WORK INSTRUCTION
Output all records exactly.

Saved entries:
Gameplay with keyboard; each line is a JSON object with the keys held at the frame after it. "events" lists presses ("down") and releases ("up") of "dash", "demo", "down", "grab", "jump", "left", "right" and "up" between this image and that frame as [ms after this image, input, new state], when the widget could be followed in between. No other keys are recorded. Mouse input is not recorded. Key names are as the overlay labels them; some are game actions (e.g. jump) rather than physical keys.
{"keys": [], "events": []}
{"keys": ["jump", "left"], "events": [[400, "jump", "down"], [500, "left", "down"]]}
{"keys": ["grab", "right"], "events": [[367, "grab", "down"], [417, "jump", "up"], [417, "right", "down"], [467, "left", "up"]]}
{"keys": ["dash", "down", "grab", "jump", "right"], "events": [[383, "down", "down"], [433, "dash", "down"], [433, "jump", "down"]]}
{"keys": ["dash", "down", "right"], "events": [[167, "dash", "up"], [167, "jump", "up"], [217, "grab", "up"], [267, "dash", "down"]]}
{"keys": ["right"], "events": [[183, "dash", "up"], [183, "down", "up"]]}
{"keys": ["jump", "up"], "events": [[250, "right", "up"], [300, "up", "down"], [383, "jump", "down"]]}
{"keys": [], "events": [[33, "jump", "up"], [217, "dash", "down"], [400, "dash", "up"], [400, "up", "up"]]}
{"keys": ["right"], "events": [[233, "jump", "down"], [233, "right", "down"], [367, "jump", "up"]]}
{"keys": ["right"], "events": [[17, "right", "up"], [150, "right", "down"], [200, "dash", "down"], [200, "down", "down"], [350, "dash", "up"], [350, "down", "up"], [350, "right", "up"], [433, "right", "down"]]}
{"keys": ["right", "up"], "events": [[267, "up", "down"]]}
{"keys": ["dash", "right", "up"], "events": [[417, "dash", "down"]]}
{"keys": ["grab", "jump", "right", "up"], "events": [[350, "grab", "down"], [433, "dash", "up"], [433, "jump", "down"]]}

SOLUTION TO THIS EXERCISE
Gameplay with keyboard; each line is a JSON object with the keys held at the frame after it. "events" lists presses ("down") and releases ("up") of "dash", "demo", "down", "grab", "jump", "left", "right" and "up" between this image and that frame as [ms after this image, input, new state], when the widget could be followed in between. No other keys are recorded. Mouse input is not recorded. Key names are as the overlay labels them; some are game actions (e.g. jump) rather than physical keys.
{"keys": [], "events": []}
{"keys": ["jump", "left"], "events": [[400, "jump", "down"], [500, "left", "down"]]}
{"keys": ["grab", "right"], "events": [[367, "grab", "down"], [417, "jump", "up"], [417, "right", "down"], [467, "left", "up"]]}
{"keys": ["dash", "down", "grab", "jump", "right"], "events": [[383, "down", "down"], [433, "dash", "down"], [433, "jump", "down"]]}
{"keys": ["dash", "down", "right"], "events": [[167, "dash", "up"], [167, "jump", "up"], [217, "grab", "up"], [267, "dash", "down"]]}
{"keys": ["right"], "events": [[183, "dash", "up"], [183, "down", "up"]]}
{"keys": ["jump", "up"], "events": [[250, "right", "up"], [300, "up", "down"], [383, "jump", "down"]]}
{"keys": [], "events": [[33, "jump", "up"], [217, "dash", "down"], [400, "dash", "up"], [400, "up", "up"]]}
{"keys": ["right"], "events": [[233, "jump", "down"], [233, "right", "down"], [367, "jump", "up"]]}
{"keys": ["right"], "events": [[17, "right", "up"], [150, "right", "down"], [200, "dash", "down"], [200, "down", "down"], [350, "dash", "up"], [350, "down", "up"], [350, "right", "up"], [433, "right", "down"]]}
{"keys": ["right", "up"], "events": [[267, "up", "down"]]}
{"keys": ["dash", "right", "up"], "events": [[417, "dash", "down"]]}
{"keys": ["grab", "jump", "right", "up"], "events": [[350, "grab", "down"], [433, "dash", "up"], [433, "jump", "down"]]}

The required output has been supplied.